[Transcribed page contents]
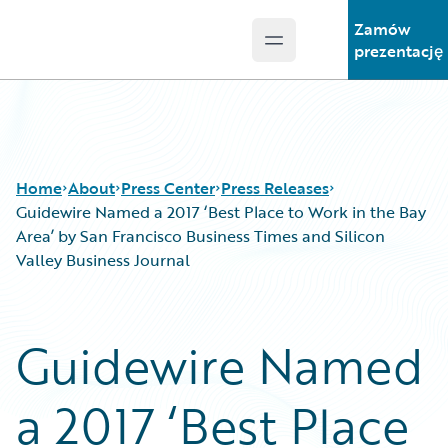
Zamów
Open main menu
Guidewire Logo
prezentację
Home
About
Press Center
Press Releases
Guidewire Named a 2017 ‘Best Place to Work in the Bay
Area’ by San Francisco Business Times and Silicon
Valley Business Journal
Guidewire Named
a 2017 ‘Best Place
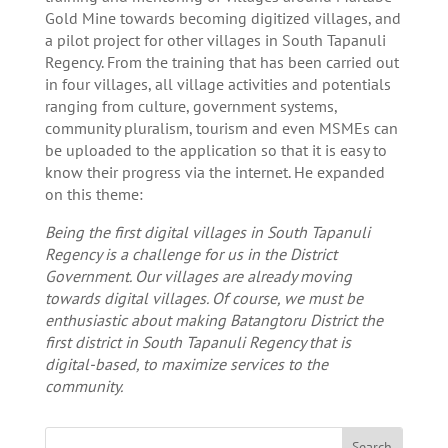
Gold Mine towards becoming digitized villages, and
a pilot project for other villages in South Tapanuli
Regency. From the training that has been carried out
in four villages, all village activities and potentials
ranging from culture, government systems,
community pluralism, tourism and even MSMEs can
be uploaded to the application so that it is easy to
know their progress via the internet. He expanded
on this theme:
Being the first digital villages in South Tapanuli
Regency is a challenge for us in the District
Government. Our villages are already moving
towards digital villages. Of course, we must be
enthusiastic about making Batangtoru District the
first district in South Tapanuli Regency that is
digital-based, to maximize services to the
community.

(BRIEF) All the records above need to be given again word for word. Skip the pictures.

(RESPONSE TO THE TASK)
Zamów
Open main menu
Guidewire Logo
prezentację
Home
About
Press Center
Press Releases
Guidewire Named a 2017 ‘Best Place to Work in the Bay
Area’ by San Francisco Business Times and Silicon
Valley Business Journal
Guidewire Named
a 2017 ‘Best Place
Gold Mine towards becoming digitized villages, and
a pilot project for other villages in South Tapanuli
Regency. From the training that has been carried out
in four villages, all village activities and potentials
ranging from culture, government systems,
community pluralism, tourism and even MSMEs can
be uploaded to the application so that it is easy to
know their progress via the internet. He expanded
on this theme:
Being the first digital villages in South Tapanuli
Regency is a challenge for us in the District
Government. Our villages are already moving
towards digital villages. Of course, we must be
enthusiastic about making Batangtoru District the
first district in South Tapanuli Regency that is
digital-based, to maximize services to the
community.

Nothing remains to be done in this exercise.